July 09, 2018
Maori seats only guarantee of representation
Labour’s deputy Leader Kelvin Davis says the Māori seats remain a vital way for Māori to be represented in the affairs of the nation, and he’d like to see them entrenched.
Te Tai Tonga MP Rino Tirikātene has a bill requiring a 75 percent majority before any changes could be made to the seats.
New Zealand First leader Winston Peters has said his party won’t vote for unless it is supported by a referendum that also asks whethee the seats should remain at all.
Mr Peters says MMP has delivered a greater number of Māori MPs, but Mr Davis says only the Māori seat MPs are accountable to Māori voters.

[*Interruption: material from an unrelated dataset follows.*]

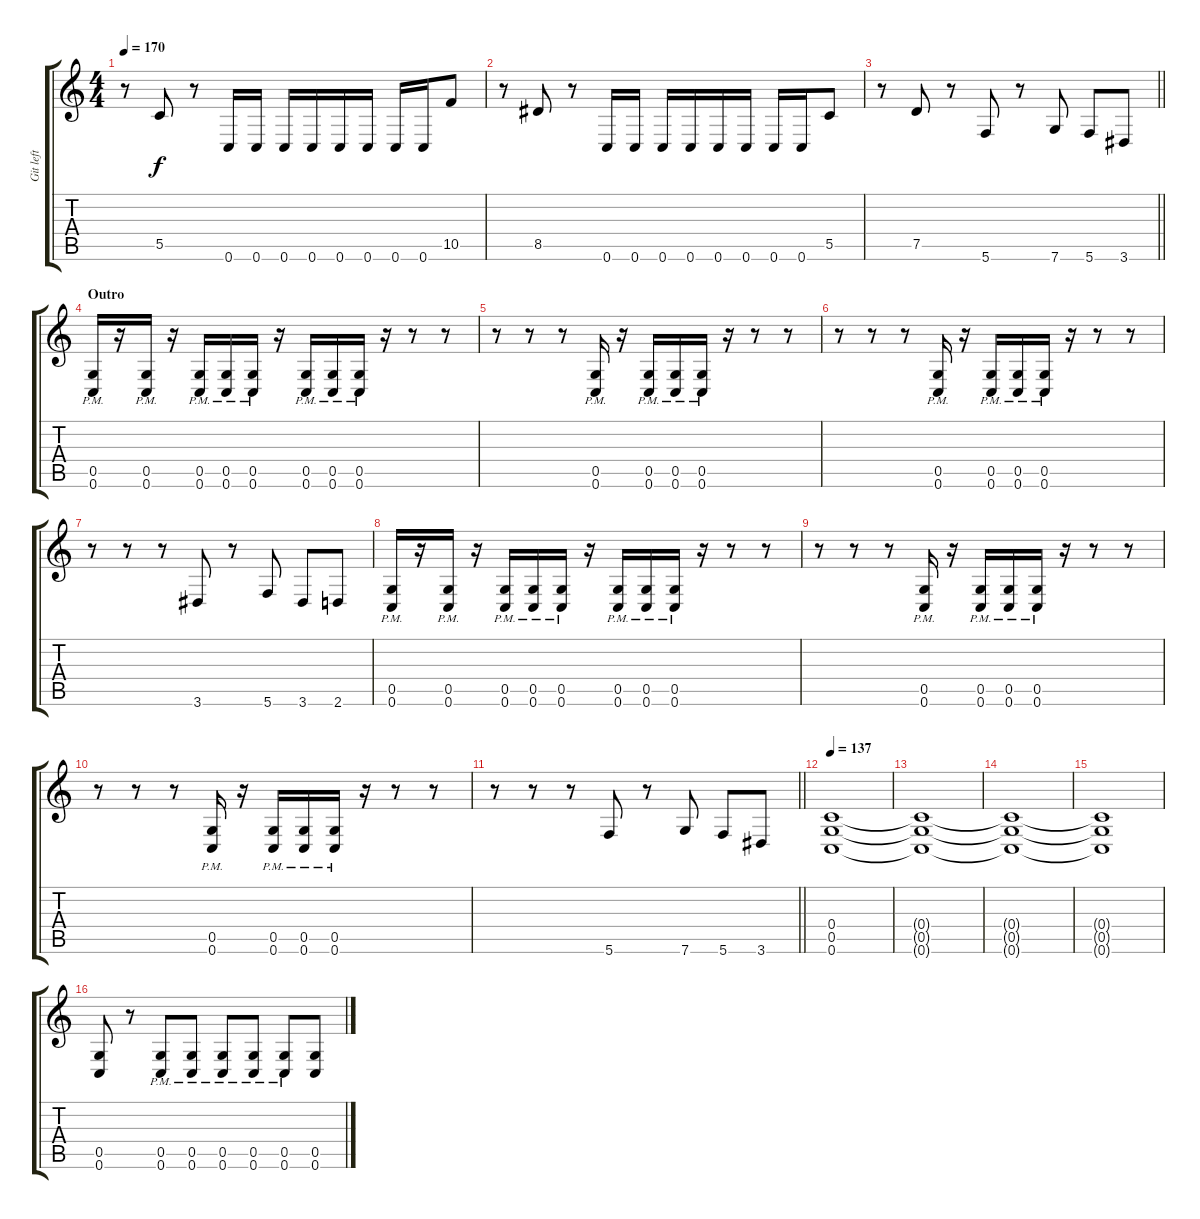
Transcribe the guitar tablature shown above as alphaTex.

"For me the seats are really important for us as Māori people to ensure we have our representation because if they go, there is no guarantee of representation," Mr Davis says.
He says the fact Labour holds all seven Māori seats has allowed the Māori dimension to be factored into a number of policies now going through the cabinet process.
In the Māori electoral option, 34 more people switched from the General electoral roll to the Māori roll during June, than went the other way,reversing the trend of the first two months when the Māori roll shrunk
The exercise has drawn in younger voters, with the number of new enrolments of Māori onto the general roll almost doubling in the month to 1402, and almost 1000 signing on to the Māori roll, which is now 2114 up.
That means the increase in the general roll three quarters of the way through the option is (3948) just under 4000, well short of the 10,000 that would trigger the loss of the seventh seat.